Dans un langage plus ordinaire, le brave Sophytos a décidé d’aller chercher fortune à l’étranger. Il a emprunté de l’argent à un proche et il est parti faire du commerce. Comme la stèle a été trouvée en Afghanistan, on en conclut que c’est dans cette région qu’il s’est installé, sur les traces d’Alexandre le Grand. Or à ce point le texte présente un détail à la fois spectaculaire et trompeur. Les premiers éditeurs ont en effet lu le passage suivant : « C’est pourquoi, faisant commerce avec les Chinois dans de nombreuses cités, j’ai amassé sans honte une ample fortune. » Un tel scoop a provoqué un immense intérêt parmi les spécialistes : si cette inscription disait vrai, le Grec Sophytos aurait commercé avec les Chinois dès le IIe s. av. J.-C.

Il aura fallu la lucidité foudroyante d’un savant de renom pour que l’on se rende compte que ces Chinois étaient un mirage. Le texte grec se présentait ainsi : ep’ emporièi Siniôn « en vue du commerce avec les Chinois ». Or dans le texte de l’inscription, les mots n’étaient pas séparés par des espaces. Il était donc possible pour un éditeur de couper les mots de manière différente : ep’ emporièisin iôn : « allant faire du commerce ». Pouf ! les Chinois ont disparu !

Que s’est-il donc passé ? Comme le texte était rédigé dans une forme poétique, cette langue un peu particulière autorisait des variantes auxquelles les premiers éditeurs, plus familiers de textes historiques que poétiques, n’ont pas immédiatement songé. Il n’y a pas de quoi se moquer de ceux qui ont été victimes de ce mirage ; cela démontre avant tout la nécessité de continuer à enseigner le grec à un haut niveau dans nos universités. Une mauvaise coupe de mots peut avoir un impact énorme sur l’interprétation de nos sources historiques.

Revenons-en à Sophytos et à son inscription. Les Chinois éliminés, la suite du texte se présente ainsi :

« C’est pourquoi, allant faire du commerce dans de nombreuses cités, j’ai amassé sans honte une ample fortune. Devenu célèbre, j’ai regagné ma patrie au terme d’années innombrables, et mon apparition a procuré du plaisir à mes amis. Ma maison paternelle qui était corrompue, je l’ai à nouveau raffermie, et dans mes terres j’ai érigé une tombe pour remplacer celle qui était tombée ; de mon vivant, j’ai dressé une stèle parlante sur le chemin. C’est ainsi que j’ai accompli ces travaux suscitant l’émulation ; puissent mes fils et mes petits-fils recevoir ma maison ! »
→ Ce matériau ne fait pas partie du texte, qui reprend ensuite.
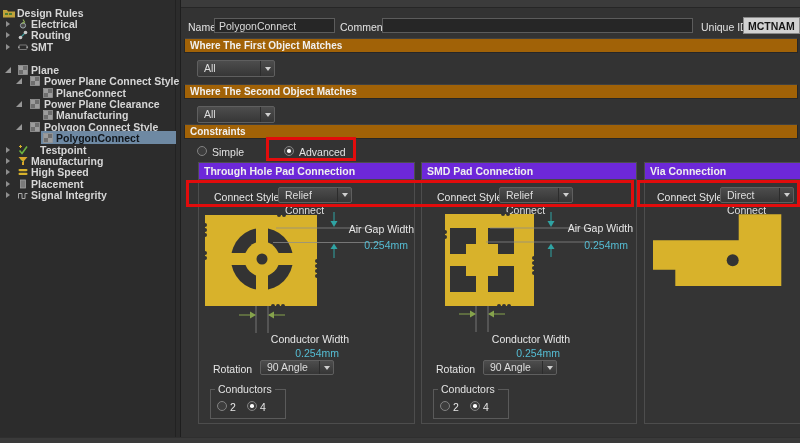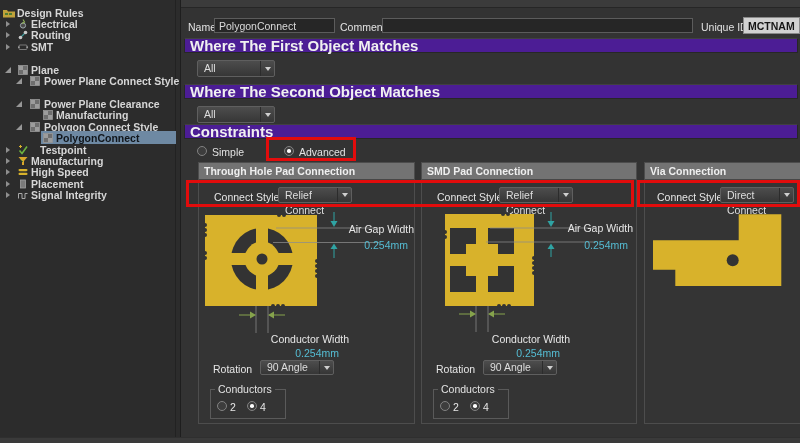--- a/index.html
+++ b/index.html
@@ -24,8 +24,8 @@
   .flabel{position:absolute;font-size:10.5px;color:#e2e2e2;line-height:12px;white-space:nowrap}
   .tinput{position:absolute;background:#262626;border:1px solid #5c5c5c;color:#d9d9d9;font-family:"Liberation Sans",sans-serif;font-size:10.5px;padding:0 4px;outline:none}
   .uid{background:#d2d2d2;color:#161616;font-weight:700;border:1px solid #8a8a8a}
-  .secbar{position:absolute;left:3px;width:614px;height:15px;background:#4c1d95;border:1px solid #272727;border-top-color:#414141;
-    font-size:15px;font-weight:700;color:#f0f0f0;line-height:13px;padding-left:5px}
+  .secbar{position:absolute;left:3px;width:614px;height:15px;background:#a16207;border:1px solid #272727;border-top-color:#414141;
+    font-size:10px;font-weight:700;color:#f0f0f0;line-height:13px;padding-left:5px}
   .dd{position:absolute;height:17px;background:linear-gradient(#4d4d4d,#363636);border:1px solid #5f5f5f;border-radius:2px;
     font-size:10.5px;color:#dedede;line-height:15px;padding-left:6px;cursor:default}
   .dd .dd-a{position:absolute;right:0;top:0;bottom:0;width:14px;border-left:1px solid #2c2c2c;display:flex;align-items:center;justify-content:center}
Même sans les Chinois, ce texte reste extraordinaire : il nous apporte le témoignage d’un Grec de la période hellénistique qui est parvenu à redresser les affaires de sa famille en faisant du commerce dans des contrées lointaines. Quant à savoir depuis quand nous entretenons des contacts avec les Chinois, il faudra en rester à la position classique: IIe s. ap. J.-C.